Auch ich hatte schon frühzeitig den Herzenswunsch mit Kindern zu arbeiten und nutzte immer die Sommerferien, um einen Ferienjob in der ortsansässigen Kinderkrippe (damals im jetzigen altersgerechten Wohnen) zu bekommen. Doch so einfach sollte es nicht werden! Da ich nicht an der sozialistischen Jugendweihe teilgenommen hatte, sondern “nur” konfirmiert wurde (meine Eltern hatten mir erklärt, dass es ehrlicher, geradliniger und richtiger wäre, wenn man sich nur für eine
Sache entscheidet – und darauf bin ich auch heute noch stolz.

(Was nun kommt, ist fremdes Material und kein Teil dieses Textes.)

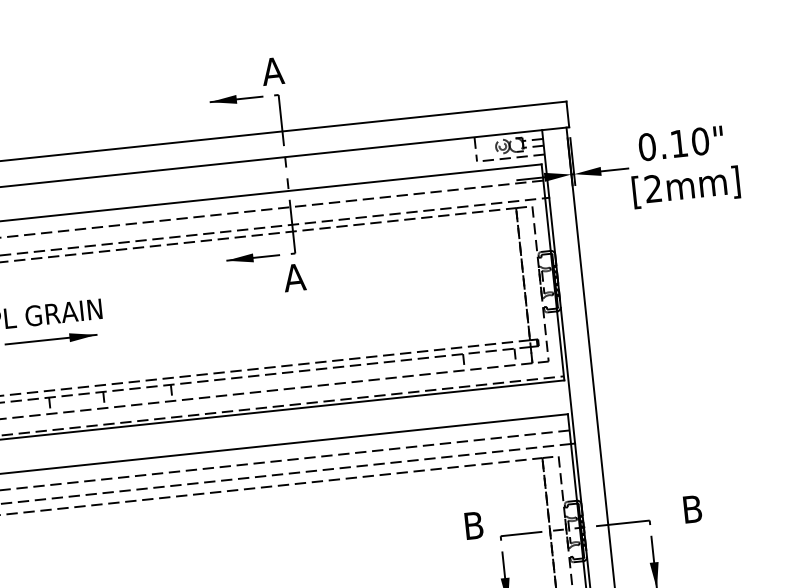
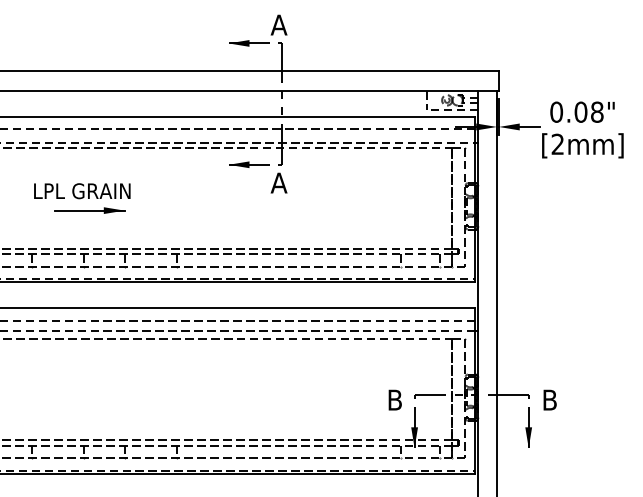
text: (688, 141) -> (588, 111), 0.10" -> 0.08"
text: (691, 508) -> (549, 399), moved
text: (472, 524) -> (394, 399), moved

Danke!), teilte man mir am Ende der 8. Klasse mit, dass ich niemals einen Ausbildungsplatz als Erzieherin bekommen werde. So war das eben damals, in der DDR.
Nun war ich schon sehr traurig und konnte mich mit keinem anderen Beruf so richtig anfreunden, wusste nicht so recht weiter und verlängerte erst mal meine Schulzeit auf 12 Jahre. Kurz nach dem Abitur bekam ich mein erstes Kind und auf einmal öffneten sich mir die Türen und ich bekam an der medizinischen Fachschule in Görlitz einen Ausbildungsplatz, aber leider unter der Option, mein Kind in die Wochenkrippe geben zu müssen. Für die, die das nicht mehr kennen – da sollte man sein Kind am Montagmorgen abgeben und am Freitagnachmittag hätte man es wieder abholen können! Hinter meinem Rücken war von den Herrschaften alles schon geregelt worden und das waren genau ihre Bedingungen für meinen Ausbildungsbeginn – welches Mutterherz hätte das ertragen, ich jedenfalls nicht.
Und wieder war es die Familie, die mich rettete, denn sie wurde zur Fachschule zitiert und musste schriftlich versichern, dass sie mir den Rücken freihalten, damit ich Zeit zum Lernen habe. Alles geschafft und nun darf ich schon 37 Jahre lang in diesem wundervollen Beruf arbeiten und gemeinsam mit meinem Team Wegbegleiter für die jüngsten Menschen von Markersdorf und aus dem näheren Umfeld sein. Viele Berufe versprechen Abwechslung, aber unser Beruf hält dieses Versprechen wirklich, denn jeder Tag ist anders. Wenn auch der Tagesablauf fest geregelt ist, gibt es dazwischen genug Raum für Unerwartetes, Spontanes, Überraschendes und Spannendes! Die strahlenden Kinderaugen geben uns dann genug Dank, Liebe und Freude zurück, denn Kinder sind ehrlich und können ihre Emotionen nicht verstecken.
Auch bekommen wir aus den täglichen Berichten der Weltwirtschaft mit, dass unzählige Berufszweige von der immer mehr zunehmenden Automatisierung bedroht werden, aber wir sind uns sicher: Niemals können Maschinen oder Roboter unseren Beruf ersetzen.
Noch eine Anmerkung:
Wir freuen uns alle riesig, dass wir bald einen schicken und zweckmäßigen Parkplatz ohne Schlaglöcher für die Autos bekommen und die Fahrradfahrer einen sicheren Weg bis zum Unterstellplatz auf dem Schulhof. Sind es doch etwa 250 Kinder und ihre Familien sowie mindestens 40 Beschäftigte, Besucher des Friedhofes, Vereinsmitglieder, die die Turnhalle nutzen und auch die Schulbuslinien, die von der Neugestaltung profitieren werden. Hoffen wir, dass die Leute vom Bau gut durchhalten und wir alle die jetzigen Umstände gut aushalten können.
Nach einem im Schöpsboten vom September 2022 erschienenen Beitrag von Sylvia Rößler.